Speaking broadly, I don’t know many social media celebrities who can move mountains in any meaningful way — and yes, I know my fair share of social media celebrities.  Our localized world is still too small for anyone to say or do anything that has a massive ripple effect in the real world.  The best anyone can do is redirect the fishbowl, but very few people have bridged their way into the mainstream.  (Felicia Day may be the only name that immediately comes to mind, and even she’s still a celebrity primarily within the geek mainstream.)

Influence is great, but it’s what you do with it that counts.  And, in general, I’m not seeing very much influence being applied to work that matters.  (And yes, I include myself in that summary.  But the first step toward recovery is admitting you have a problem.)

Is 140 characters enough?

What is the most important thing that you tell your clients?
Be human.

Customers are people.  Companies are created and run by people.  Yet somewhere along the way, we all tend to forget that we’re people, and we start treating both sides of the divide like numbers.

Social media changes the way people interact because it means you no longer have an excuse for NOT knowing how someone feels.  If you’ve oblivious to your customers’ true feelings, it’s because you’re willfully not paying attention.  And if your customers see your brand as a faceless corporation, it’s because you don’t trust your employees enough to allow them to be themselves in public — which includes the web.

I’d rather do business with a person than a brand, and I suspect most humans feel the same way.  So why not allow your company to be recognized as a group of people working toward a goal, rather than a logo that everyone hides behind?

Social media is all about finding influencers. Who are yours?
As my previous answer may indicate, I don’t put much stock in influencers.  Though, obviously, I’d rather have them on my side, because you never know when a 500-pound gorilla might come in handy.

These days, I find myself mostly influenced by people who push inventive, inspiring or challenging ideas.  Obviously, what inspires or challenges me is not necessarily what inspires or challenges anyone else, which is why some of the “gurus” out there may be legitimately motivational for people who haven’t already heard it all before.

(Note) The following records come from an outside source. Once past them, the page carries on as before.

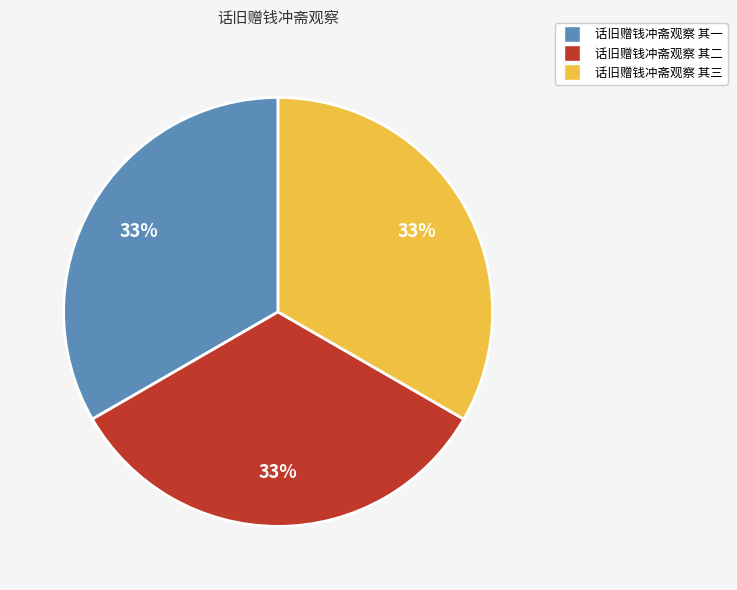

Count the number of slices in the pie.

3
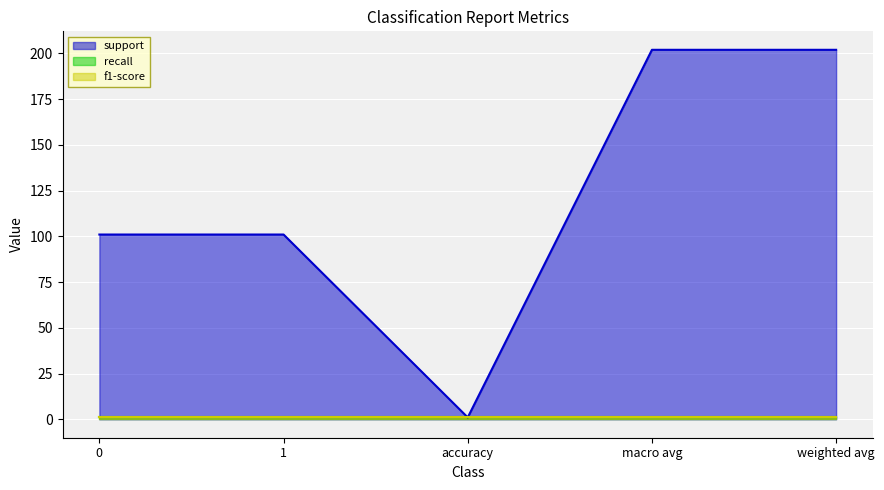

Which series has the largest total across all categories?

support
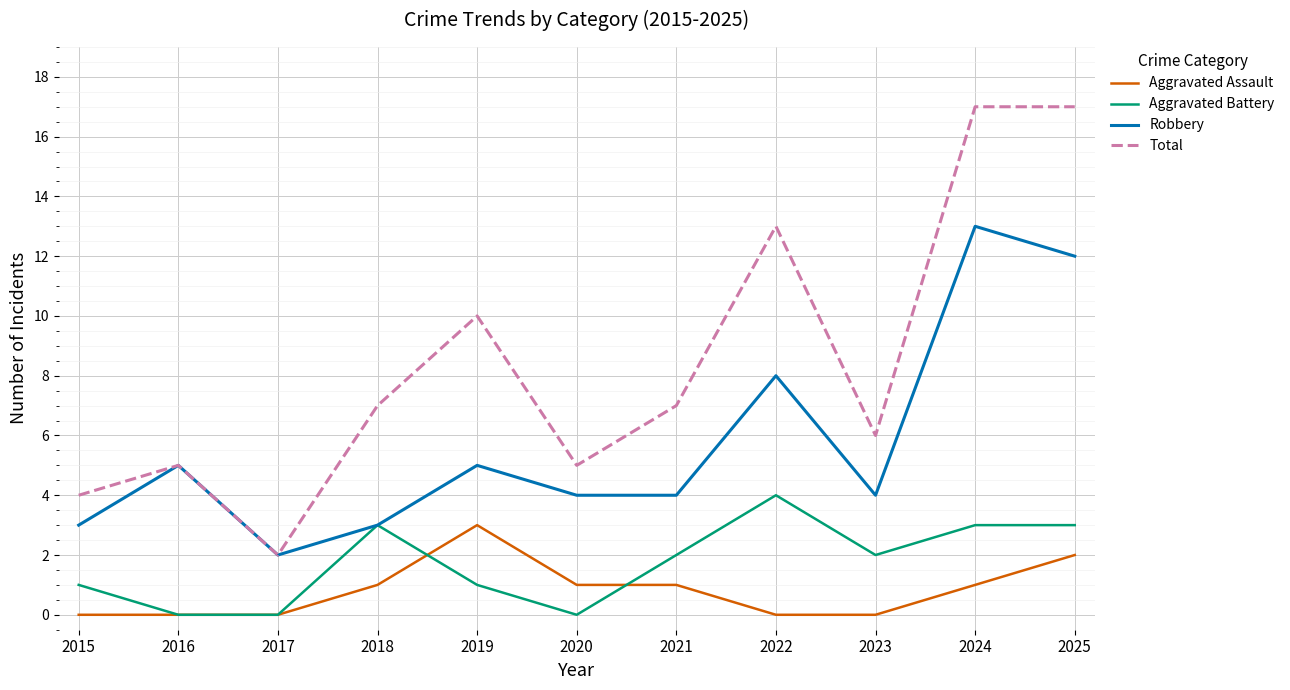

Reading left to right, what are all the values shown in this chart?

Aggravated Assault: 2015=0	2016=0	2017=0	2018=1	2019=3	2020=1	2021=1	2022=0	2023=0	2024=1	2025=2
Aggravated Battery: 2015=1	2016=0	2017=0	2018=3	2019=1	2020=0	2021=2	2022=4	2023=2	2024=3	2025=3
Robbery: 2015=3	2016=5	2017=2	2018=3	2019=5	2020=4	2021=4	2022=8	2023=4	2024=13	2025=12
Total: 2015=4	2016=5	2017=2	2018=7	2019=10	2020=5	2021=7	2022=13	2023=6	2024=17	2025=17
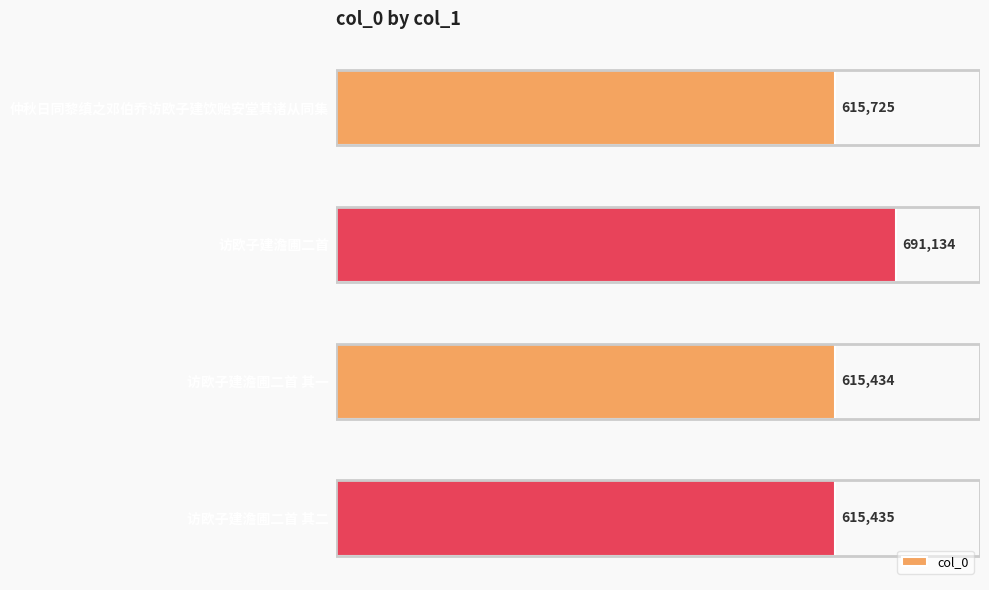

Which has a higher value, 访欧子建澹圃二首 or 仲秋日同黎缜之邓伯乔访欧子建饮贻安堂其诸从同集?

访欧子建澹圃二首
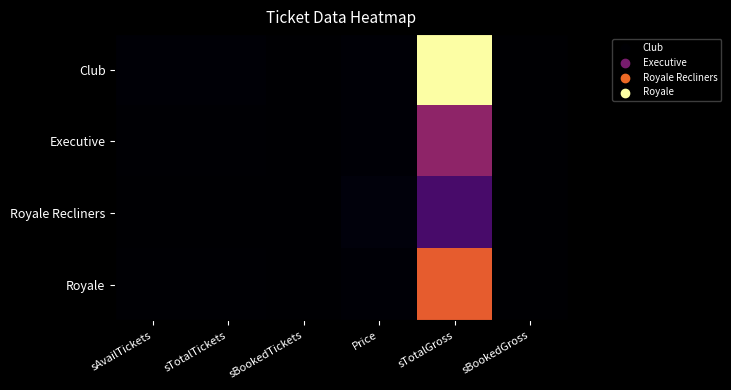

Rank the series by their average value, from lowest to highest.

Royale Recliners, Executive, Royale, Club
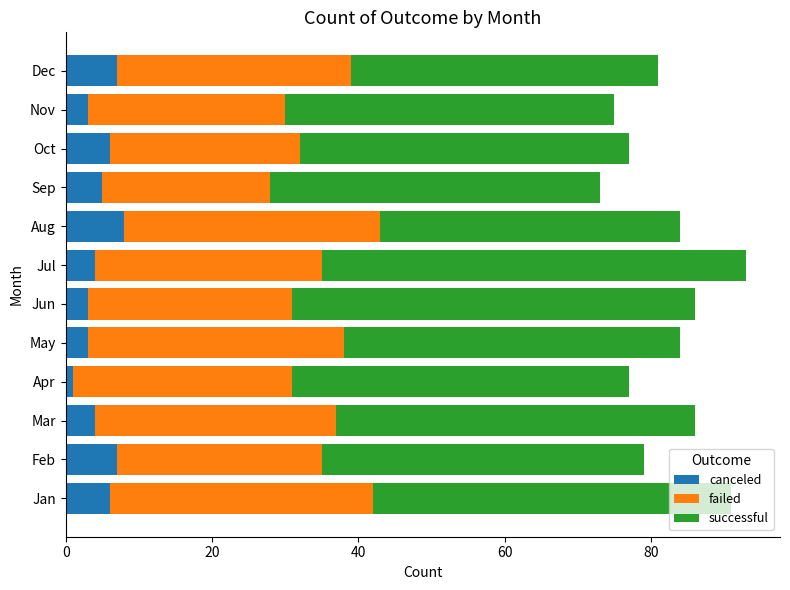

How many canceled values are between 3 and 7?

10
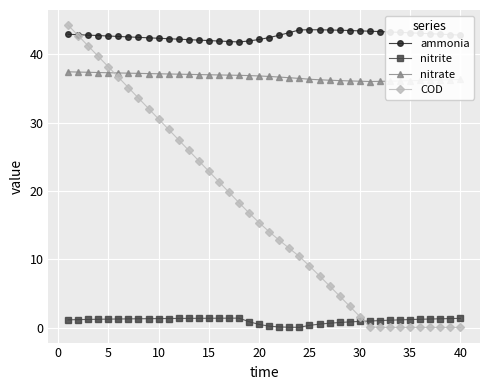

Which series has the largest range (max minus min)?

COD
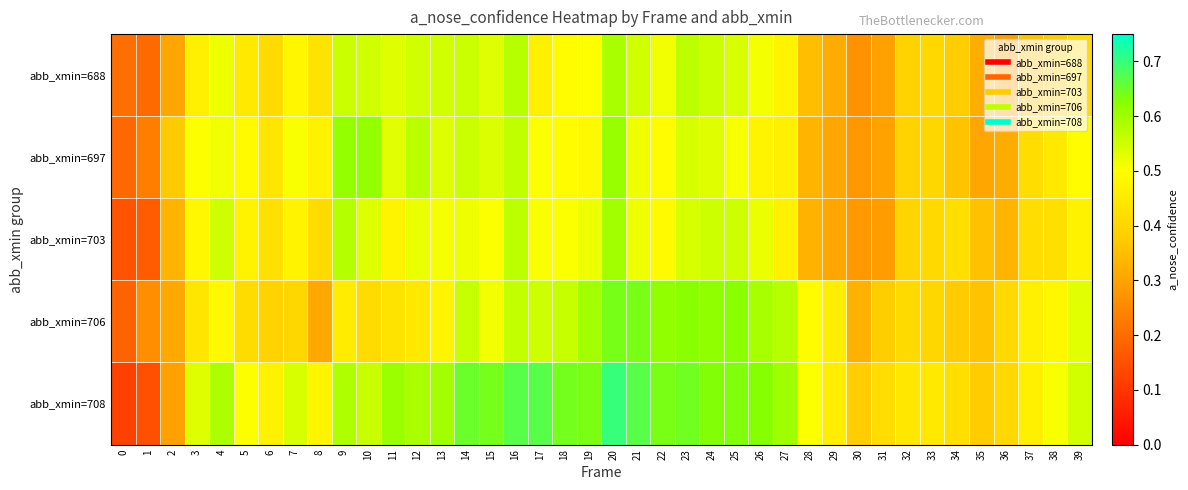

Which series has the largest total across all categories?

abb_xmin=708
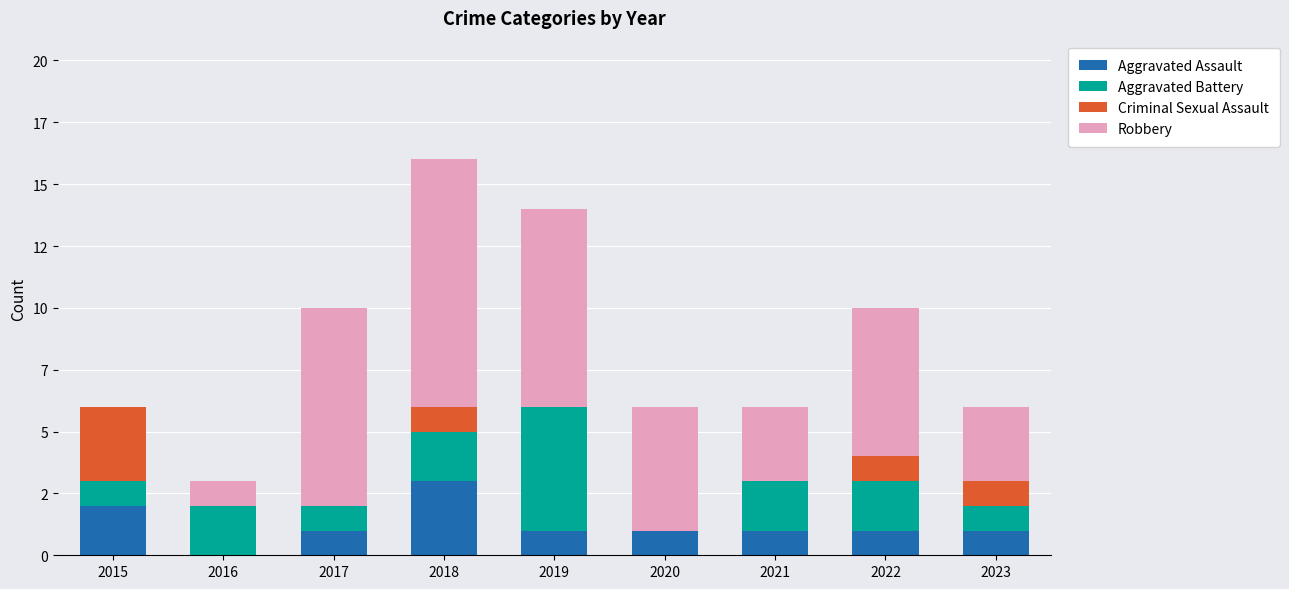

At how many categories does at least one series exceed 1?

9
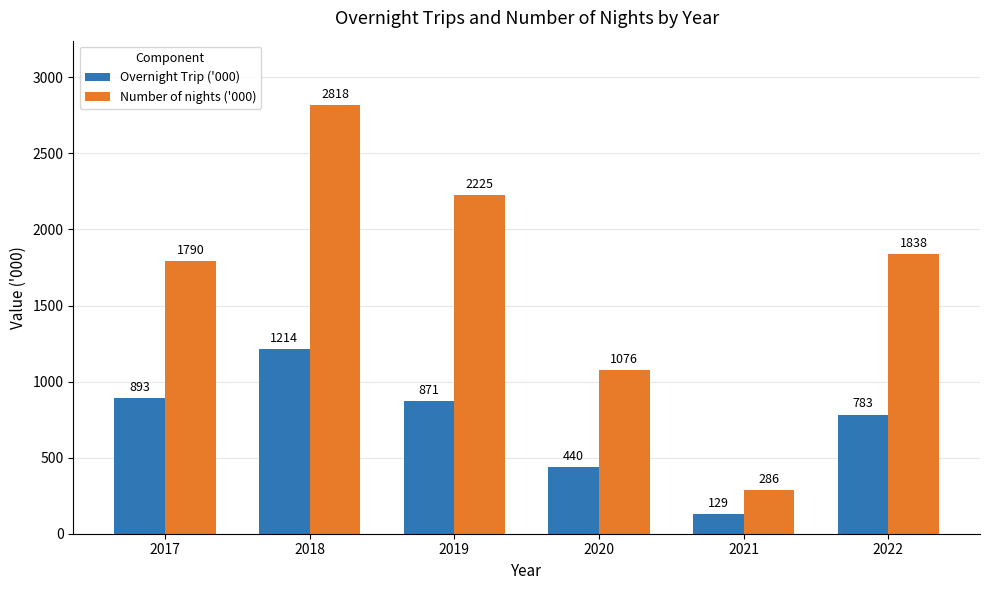

Between 2017 and 2020, which series saw the biggest shift?

Number of nights ('000)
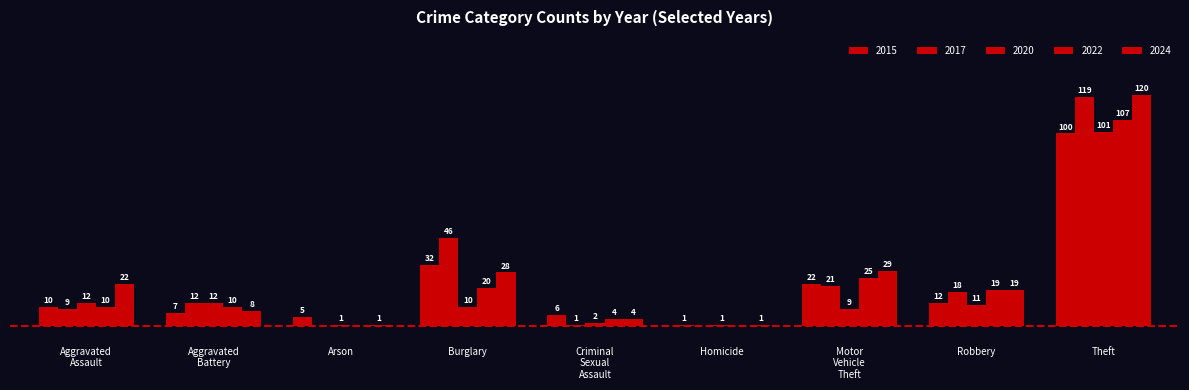

Are the bars grouped side by side (vs. stacked)?

Yes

Among the people who usually catch my attention are:

Maria Popova — — because she finds and shares some of the best-curated art & media experiments on the planet.

Clay Shirky — — author of “Here Comes Everybody” — I’ve read the knocks about Shirky being the kind of unfocused pundit who, like Malcolm Gladwell, throws a dozen loosely-connected ideas into a conversation and leaves you with the impression that he’s said something profound.  Unlike Gladwell, Shirky still manages to keep my attention.

Jay Rosen — — He seems to be the lone journalistic voice who’s perversely amused and alarmed by his industry’s deliberate choice to commit suicide rather than seek help. Watching him document the collapse of traditional journalism is morbidly fascinating.

Humanity Critic — — Sure, he’s an unabashed liberal, which may color one’s perceptions.  But he summarizes the lunacy of modern politics (and hip-hop) in a starkly compelling, 140 character way.

Where next?
For me?  I’m transitioning out of the social marketing biz and back into the world of content creation.  When I wake up excited every morning because I don’t know what unthinkably cool project or mindblowing collaboration will come my way that day, I’ll know I’m living the life I’ve been meandering my way toward this whole time.

For the social media industry?  As business models expand and contract, I’m sure it will continue its inevitable convergence with the mainstream.  By then, I’d like to think the fishbowl will have produced a few ideas, creations and professionals worth following into the future.  But the cynic in me suspects that the vast majority of the fishbowl will simply jump at the first whiff of an underpriced job offer and swim off into the dark night of obscurity.

For the sake of optimism, I’ll leave room for the fishbowl to pleasantly surprise me.

Thanks very much to Justin for taking the time out for this interview.